Exercise inputs:

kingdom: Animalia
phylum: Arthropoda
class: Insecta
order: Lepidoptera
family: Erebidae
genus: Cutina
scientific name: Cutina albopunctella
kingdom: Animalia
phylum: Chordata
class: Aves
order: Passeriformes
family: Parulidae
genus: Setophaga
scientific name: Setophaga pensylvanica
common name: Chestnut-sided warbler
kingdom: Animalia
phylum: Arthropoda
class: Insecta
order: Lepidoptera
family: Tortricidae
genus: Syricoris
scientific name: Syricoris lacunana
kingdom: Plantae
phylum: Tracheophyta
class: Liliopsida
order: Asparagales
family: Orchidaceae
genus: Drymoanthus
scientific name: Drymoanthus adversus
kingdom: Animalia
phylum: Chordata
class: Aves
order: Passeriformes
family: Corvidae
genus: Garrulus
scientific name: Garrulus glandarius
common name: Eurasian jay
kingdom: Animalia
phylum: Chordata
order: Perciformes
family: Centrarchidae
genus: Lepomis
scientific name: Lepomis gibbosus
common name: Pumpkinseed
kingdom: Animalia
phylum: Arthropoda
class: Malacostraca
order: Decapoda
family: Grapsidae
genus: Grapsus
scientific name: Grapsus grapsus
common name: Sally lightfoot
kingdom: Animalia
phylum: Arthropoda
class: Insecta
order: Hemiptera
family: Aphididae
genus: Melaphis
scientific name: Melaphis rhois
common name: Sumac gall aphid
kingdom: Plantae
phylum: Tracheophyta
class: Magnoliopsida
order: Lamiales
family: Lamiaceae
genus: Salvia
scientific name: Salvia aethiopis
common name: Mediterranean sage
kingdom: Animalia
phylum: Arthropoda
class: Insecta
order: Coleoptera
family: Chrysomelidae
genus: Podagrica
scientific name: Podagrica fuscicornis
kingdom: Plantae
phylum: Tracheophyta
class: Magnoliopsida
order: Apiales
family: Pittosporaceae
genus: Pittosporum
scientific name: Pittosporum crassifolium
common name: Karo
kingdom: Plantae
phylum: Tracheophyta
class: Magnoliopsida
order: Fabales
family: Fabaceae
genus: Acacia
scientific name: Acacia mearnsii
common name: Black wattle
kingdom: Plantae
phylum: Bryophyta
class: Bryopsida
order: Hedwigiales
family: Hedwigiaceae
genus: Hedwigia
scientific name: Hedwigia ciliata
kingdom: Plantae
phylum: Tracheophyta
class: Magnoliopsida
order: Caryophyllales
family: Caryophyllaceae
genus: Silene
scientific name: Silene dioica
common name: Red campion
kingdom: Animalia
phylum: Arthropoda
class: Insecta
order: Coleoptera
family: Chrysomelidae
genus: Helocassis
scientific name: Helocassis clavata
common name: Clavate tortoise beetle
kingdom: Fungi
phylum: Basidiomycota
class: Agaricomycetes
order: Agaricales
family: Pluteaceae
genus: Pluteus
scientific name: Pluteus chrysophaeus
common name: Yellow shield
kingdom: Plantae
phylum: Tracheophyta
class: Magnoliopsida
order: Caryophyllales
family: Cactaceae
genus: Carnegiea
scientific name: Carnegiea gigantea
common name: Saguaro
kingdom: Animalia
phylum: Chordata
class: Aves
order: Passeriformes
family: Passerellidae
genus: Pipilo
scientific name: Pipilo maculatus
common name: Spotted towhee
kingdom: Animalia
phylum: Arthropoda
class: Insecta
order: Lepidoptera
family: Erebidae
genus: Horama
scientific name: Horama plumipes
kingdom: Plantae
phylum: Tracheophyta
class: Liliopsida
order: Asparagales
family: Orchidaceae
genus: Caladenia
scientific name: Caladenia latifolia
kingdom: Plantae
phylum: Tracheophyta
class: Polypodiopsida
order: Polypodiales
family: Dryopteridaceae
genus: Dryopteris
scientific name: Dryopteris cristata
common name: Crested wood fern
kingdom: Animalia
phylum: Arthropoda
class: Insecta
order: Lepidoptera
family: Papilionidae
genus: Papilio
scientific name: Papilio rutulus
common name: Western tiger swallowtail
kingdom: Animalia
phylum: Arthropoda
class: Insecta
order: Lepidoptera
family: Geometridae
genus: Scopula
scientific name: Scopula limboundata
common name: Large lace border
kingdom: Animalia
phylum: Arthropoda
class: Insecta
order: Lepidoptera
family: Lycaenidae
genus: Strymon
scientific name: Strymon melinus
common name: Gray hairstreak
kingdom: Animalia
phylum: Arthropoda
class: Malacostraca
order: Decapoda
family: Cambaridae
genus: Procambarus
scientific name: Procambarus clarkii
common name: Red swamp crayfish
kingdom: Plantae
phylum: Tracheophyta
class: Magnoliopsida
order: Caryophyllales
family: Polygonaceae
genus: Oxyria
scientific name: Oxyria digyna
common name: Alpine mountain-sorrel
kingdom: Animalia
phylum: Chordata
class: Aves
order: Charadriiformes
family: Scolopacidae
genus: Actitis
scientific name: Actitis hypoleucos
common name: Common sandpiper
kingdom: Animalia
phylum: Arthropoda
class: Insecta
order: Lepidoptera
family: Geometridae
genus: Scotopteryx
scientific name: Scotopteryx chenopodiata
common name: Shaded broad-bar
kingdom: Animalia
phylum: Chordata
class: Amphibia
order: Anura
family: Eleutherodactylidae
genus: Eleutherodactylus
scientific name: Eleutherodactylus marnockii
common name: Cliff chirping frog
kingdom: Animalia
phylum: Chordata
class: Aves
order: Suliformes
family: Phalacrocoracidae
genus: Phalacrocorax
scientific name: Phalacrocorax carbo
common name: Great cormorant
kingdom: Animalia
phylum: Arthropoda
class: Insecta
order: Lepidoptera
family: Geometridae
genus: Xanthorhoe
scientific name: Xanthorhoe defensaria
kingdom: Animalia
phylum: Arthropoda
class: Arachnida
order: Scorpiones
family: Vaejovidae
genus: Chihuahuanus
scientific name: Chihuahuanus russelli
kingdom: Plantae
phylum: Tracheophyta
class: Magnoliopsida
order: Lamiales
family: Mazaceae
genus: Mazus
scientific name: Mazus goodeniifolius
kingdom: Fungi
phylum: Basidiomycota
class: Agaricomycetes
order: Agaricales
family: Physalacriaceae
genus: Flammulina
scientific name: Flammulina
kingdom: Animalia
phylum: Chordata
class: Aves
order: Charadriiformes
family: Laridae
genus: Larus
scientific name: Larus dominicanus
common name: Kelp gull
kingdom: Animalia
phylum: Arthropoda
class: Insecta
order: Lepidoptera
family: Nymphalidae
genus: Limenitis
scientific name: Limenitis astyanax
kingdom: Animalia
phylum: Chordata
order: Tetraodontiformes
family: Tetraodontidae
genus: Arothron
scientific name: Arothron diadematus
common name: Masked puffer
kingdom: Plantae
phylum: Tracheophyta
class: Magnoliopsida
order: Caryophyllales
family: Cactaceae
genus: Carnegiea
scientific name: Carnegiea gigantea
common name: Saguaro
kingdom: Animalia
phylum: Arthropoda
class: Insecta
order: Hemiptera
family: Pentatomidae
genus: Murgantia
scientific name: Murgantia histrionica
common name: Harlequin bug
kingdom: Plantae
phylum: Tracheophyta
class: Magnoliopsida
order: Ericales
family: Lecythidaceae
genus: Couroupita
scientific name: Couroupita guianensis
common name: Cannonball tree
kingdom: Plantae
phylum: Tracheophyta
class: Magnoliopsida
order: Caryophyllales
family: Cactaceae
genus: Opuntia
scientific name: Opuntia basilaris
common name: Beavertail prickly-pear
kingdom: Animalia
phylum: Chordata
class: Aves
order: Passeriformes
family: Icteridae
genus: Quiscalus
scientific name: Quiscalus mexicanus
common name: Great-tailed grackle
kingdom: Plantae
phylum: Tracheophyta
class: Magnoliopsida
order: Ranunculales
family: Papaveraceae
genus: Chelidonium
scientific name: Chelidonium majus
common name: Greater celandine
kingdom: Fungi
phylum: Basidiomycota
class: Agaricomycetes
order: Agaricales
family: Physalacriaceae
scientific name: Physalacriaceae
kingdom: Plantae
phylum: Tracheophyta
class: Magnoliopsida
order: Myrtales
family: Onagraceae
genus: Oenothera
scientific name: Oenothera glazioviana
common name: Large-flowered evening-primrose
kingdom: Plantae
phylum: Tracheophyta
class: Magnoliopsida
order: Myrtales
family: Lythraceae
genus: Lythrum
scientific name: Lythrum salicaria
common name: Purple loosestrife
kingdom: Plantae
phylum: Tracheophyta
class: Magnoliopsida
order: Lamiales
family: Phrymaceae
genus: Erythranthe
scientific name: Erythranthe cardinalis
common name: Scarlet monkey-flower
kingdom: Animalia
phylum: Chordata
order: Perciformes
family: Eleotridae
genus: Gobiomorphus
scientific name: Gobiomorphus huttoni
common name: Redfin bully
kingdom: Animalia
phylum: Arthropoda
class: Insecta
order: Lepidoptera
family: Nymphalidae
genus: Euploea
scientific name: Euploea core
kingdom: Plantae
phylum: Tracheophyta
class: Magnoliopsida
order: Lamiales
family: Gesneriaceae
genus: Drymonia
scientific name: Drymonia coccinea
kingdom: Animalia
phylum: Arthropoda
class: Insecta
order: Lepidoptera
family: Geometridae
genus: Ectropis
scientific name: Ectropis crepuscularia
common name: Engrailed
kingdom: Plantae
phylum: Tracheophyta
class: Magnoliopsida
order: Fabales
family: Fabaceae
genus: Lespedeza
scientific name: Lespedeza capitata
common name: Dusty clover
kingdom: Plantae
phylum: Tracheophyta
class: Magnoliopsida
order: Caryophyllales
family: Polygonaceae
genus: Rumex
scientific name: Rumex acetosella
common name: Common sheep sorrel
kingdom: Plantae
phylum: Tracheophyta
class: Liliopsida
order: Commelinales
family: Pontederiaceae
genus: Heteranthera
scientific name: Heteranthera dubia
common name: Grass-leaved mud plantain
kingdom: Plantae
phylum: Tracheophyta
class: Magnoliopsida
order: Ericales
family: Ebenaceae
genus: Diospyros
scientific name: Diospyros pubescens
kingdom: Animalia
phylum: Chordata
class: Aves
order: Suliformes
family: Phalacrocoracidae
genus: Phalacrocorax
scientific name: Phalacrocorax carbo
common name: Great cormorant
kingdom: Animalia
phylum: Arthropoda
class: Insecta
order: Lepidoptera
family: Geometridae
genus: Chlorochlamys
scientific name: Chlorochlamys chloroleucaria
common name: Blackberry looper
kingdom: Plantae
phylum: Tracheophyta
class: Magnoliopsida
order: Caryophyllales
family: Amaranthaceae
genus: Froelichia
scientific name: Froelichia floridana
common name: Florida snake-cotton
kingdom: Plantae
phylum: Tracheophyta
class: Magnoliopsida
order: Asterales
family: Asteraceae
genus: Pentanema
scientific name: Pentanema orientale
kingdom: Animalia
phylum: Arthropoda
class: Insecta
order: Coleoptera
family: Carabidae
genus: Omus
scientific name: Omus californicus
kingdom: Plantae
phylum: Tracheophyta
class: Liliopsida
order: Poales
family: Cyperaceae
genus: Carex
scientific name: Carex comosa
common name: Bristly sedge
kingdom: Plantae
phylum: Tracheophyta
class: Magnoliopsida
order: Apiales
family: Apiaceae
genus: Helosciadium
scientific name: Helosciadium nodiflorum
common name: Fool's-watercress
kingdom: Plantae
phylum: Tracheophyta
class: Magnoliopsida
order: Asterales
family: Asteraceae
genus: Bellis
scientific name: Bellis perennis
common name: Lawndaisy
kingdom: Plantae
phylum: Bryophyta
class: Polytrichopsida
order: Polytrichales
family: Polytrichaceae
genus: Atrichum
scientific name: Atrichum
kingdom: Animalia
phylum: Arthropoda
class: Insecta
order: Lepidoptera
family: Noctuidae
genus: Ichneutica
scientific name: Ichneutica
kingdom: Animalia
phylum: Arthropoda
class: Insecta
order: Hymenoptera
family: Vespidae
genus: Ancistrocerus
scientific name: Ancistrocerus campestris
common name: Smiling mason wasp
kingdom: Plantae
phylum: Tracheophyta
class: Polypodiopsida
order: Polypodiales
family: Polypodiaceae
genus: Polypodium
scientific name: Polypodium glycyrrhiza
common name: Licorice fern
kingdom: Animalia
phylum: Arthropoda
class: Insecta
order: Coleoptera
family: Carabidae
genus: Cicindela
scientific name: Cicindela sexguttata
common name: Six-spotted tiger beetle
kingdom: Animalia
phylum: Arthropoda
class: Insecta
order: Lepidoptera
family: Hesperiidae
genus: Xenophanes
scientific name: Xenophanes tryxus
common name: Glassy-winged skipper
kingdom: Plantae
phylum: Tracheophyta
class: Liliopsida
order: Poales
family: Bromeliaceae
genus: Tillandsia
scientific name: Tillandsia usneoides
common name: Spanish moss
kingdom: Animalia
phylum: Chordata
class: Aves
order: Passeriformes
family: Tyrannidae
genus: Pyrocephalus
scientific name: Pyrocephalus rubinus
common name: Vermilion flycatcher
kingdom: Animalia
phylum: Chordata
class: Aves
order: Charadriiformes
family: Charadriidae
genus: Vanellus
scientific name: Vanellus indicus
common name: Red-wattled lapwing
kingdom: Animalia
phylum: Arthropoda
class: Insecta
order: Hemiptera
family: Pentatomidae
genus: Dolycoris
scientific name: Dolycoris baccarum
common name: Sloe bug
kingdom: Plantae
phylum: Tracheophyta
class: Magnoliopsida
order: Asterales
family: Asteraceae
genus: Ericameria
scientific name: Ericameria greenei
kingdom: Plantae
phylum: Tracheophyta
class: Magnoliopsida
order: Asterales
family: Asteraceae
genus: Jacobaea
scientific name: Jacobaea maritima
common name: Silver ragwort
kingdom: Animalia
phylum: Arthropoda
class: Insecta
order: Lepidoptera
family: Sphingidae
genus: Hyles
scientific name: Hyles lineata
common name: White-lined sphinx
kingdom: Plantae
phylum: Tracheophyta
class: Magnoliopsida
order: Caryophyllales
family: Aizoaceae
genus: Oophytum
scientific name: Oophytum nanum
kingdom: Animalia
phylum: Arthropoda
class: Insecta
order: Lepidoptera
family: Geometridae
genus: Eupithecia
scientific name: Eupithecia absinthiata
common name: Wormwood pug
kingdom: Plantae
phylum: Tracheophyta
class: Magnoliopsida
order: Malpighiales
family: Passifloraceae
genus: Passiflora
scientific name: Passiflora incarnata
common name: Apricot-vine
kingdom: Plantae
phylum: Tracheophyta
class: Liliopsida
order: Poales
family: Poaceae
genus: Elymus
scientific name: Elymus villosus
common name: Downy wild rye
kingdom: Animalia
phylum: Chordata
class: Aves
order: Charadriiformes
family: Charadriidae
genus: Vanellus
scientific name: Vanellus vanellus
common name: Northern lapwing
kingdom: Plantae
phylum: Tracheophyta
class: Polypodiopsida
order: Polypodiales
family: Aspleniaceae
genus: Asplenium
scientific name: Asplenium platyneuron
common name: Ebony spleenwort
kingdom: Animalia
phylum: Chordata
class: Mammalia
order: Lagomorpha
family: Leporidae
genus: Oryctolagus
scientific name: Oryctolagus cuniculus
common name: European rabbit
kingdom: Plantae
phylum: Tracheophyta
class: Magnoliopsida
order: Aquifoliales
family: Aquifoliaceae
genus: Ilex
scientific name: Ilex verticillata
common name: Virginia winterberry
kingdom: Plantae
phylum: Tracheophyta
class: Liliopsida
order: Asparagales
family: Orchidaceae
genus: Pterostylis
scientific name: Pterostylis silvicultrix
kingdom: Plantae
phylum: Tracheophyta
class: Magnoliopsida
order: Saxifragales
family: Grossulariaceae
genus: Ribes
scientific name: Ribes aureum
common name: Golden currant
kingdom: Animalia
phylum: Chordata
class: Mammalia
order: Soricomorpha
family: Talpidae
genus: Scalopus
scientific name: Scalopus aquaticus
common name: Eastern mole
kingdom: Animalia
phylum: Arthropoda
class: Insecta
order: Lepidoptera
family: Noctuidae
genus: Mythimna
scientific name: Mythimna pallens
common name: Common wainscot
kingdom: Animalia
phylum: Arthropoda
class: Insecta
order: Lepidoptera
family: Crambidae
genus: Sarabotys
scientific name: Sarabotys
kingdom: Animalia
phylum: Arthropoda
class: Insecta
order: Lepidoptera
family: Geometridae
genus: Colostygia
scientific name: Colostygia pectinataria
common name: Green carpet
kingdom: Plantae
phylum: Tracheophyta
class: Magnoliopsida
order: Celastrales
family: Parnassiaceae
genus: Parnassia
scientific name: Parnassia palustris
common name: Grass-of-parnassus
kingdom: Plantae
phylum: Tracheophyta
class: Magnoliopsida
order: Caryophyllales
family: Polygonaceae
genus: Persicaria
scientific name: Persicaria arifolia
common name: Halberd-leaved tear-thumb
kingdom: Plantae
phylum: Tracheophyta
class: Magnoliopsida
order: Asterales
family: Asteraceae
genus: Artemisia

Goal:
Format the lines of the listing from the line containing "scientific name: Pipilo maculatus" up to and including the line containing "genus: Caladenia" as a Markdown table with the columns Row and Line. Number each line in Row and omit any blank lines.

Final answer:
| Row | Line |
|---|---|
| 1 | scientific name: Pipilo maculatus |
| 2 | common name: Spotted towhee |
| 3 | kingdom: Animalia |
| 4 | phylum: Arthropoda |
| 5 | class: Insecta |
| 6 | order: Lepidoptera |
| 7 | family: Erebidae |
| 8 | genus: Horama |
| 9 | scientific name: Horama plumipes |
| 10 | kingdom: Plantae |
| 11 | phylum: Tracheophyta |
| 12 | class: Liliopsida |
| 13 | order: Asparagales |
| 14 | family: Orchidaceae |
| 15 | genus: Caladenia |